Он не мог бросить ей в лицо, что о ней-то он и не подумал.
— Да, я. Вы сбегаете, вы признаётесь! Мы никогда не встречались. Меня арестовывают. И напрасно я кричу, что все неправда. Я — виновна. Благодаря вам. Не уступайте минутной растерянности.
Его бросило в холодный пот.
— Бегите тоже, Кароль. Это единственный выход.
— Нет, Уилфрид, мы ничего не сделали.
— Докажите это.
— А они, они-то что они докажут?
— Это большая разница. Им ничего не нужно доказывать. Они осуждают. И заканчивается это словами: «Господа присяжные удаляются на совещание». Если мы не понравимся присяжным, я получаю двадцать лет, а вы десять. Знаю я все это. Когда они вас увидят, то сразу поймут, и это будет отягчающим обстоятельством, что вы можете вызвать интерес у мужчины. Ведь мы при встречах скорее всего смотрели друг на друга, а не отворачивались.
— Вы потеряли самообладание, Уилфрид. Отвезите меня в отель.
— Как прикажете.
Он завел машину. Они медленно объехали город, ставший уже безлюдным.
«Вы потеряли самообладание». Как у нее получается сохранять его? Она оглушена горем, но не утратила способность к здравому рассуждению. И эта рассудительность заключалась в том, чтобы довериться мужчинам, их правосудию. И барашек идет на заклание, как будто на горное пастбище. Наивная. Ну и делай, что хочешь, идиотка. Мне до тебя нет дела. Я не знаю тебя. Мне плевать. О да, уж ты-то не упала бы со скалы! И мы не оказались бы в этой западне. Он никак не мог найти отеля. Этот город не что иное, как зловещий лабиринт. Быть просто прохожим — вот чего Уилфрид желал всем своим существом. Прохожим в отличие от него не надо барахтаться, вроде мухи, прилипшей к бумаге.
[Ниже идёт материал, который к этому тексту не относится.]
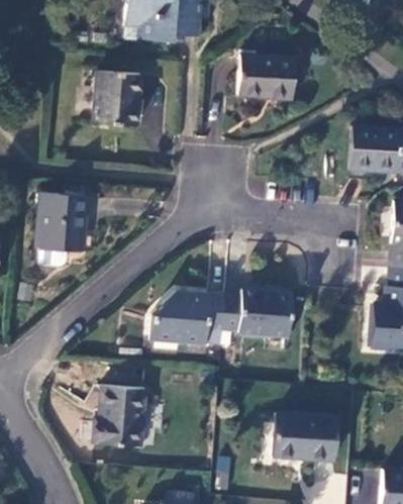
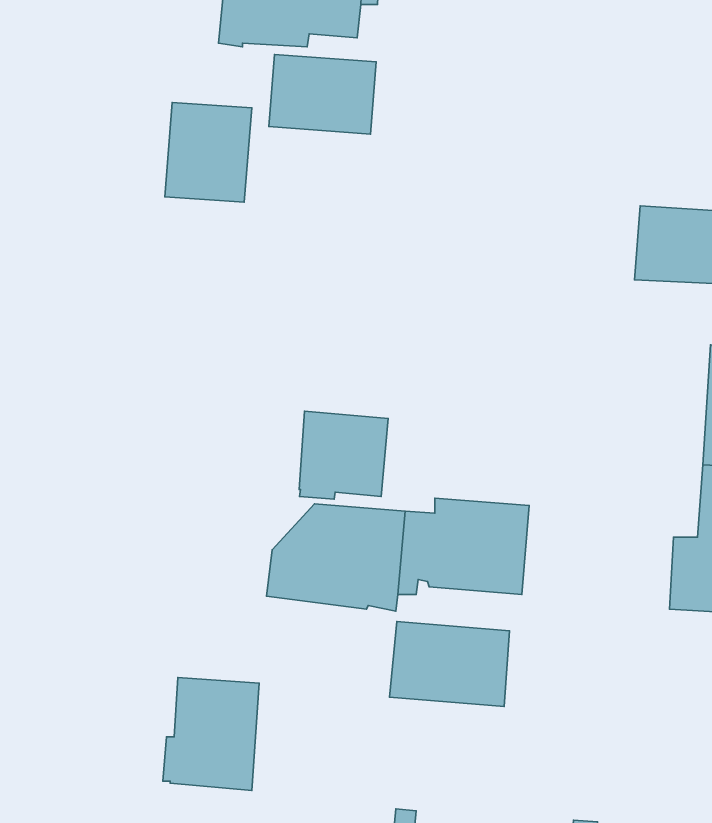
building: [237,55,296,98] -> [269,55,376,134]
building: [37,193,87,250] -> none
building: none -> [299,411,388,499]
building: [272,413,337,460] -> [389,621,510,707]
Голубую вывеску отеля они увидели издалека.
— Остановите, Уилфрид.
Он повиновался. Кароль колебалась. Уилфрид ждал, не торопил ее. Его больше ничего не интересовало. Она была ему безразлична. По другую сторону стены. Когда он был молод, ему нравился такой тип женщин: неброские и тем не менее обращающие на себя внимание. Их можно увидеть на вокзалах в залах ожидания, но, куда идут их поезда, не знает ни один человек. Они ждут. Они загадочны, а в уголках их глаз, хранящих легкий отпечаток «гусиной лапки», читается немного тревожная любовь. Вечерняя любовь. Огни позади жизни. Эти женщины волнуют юношей.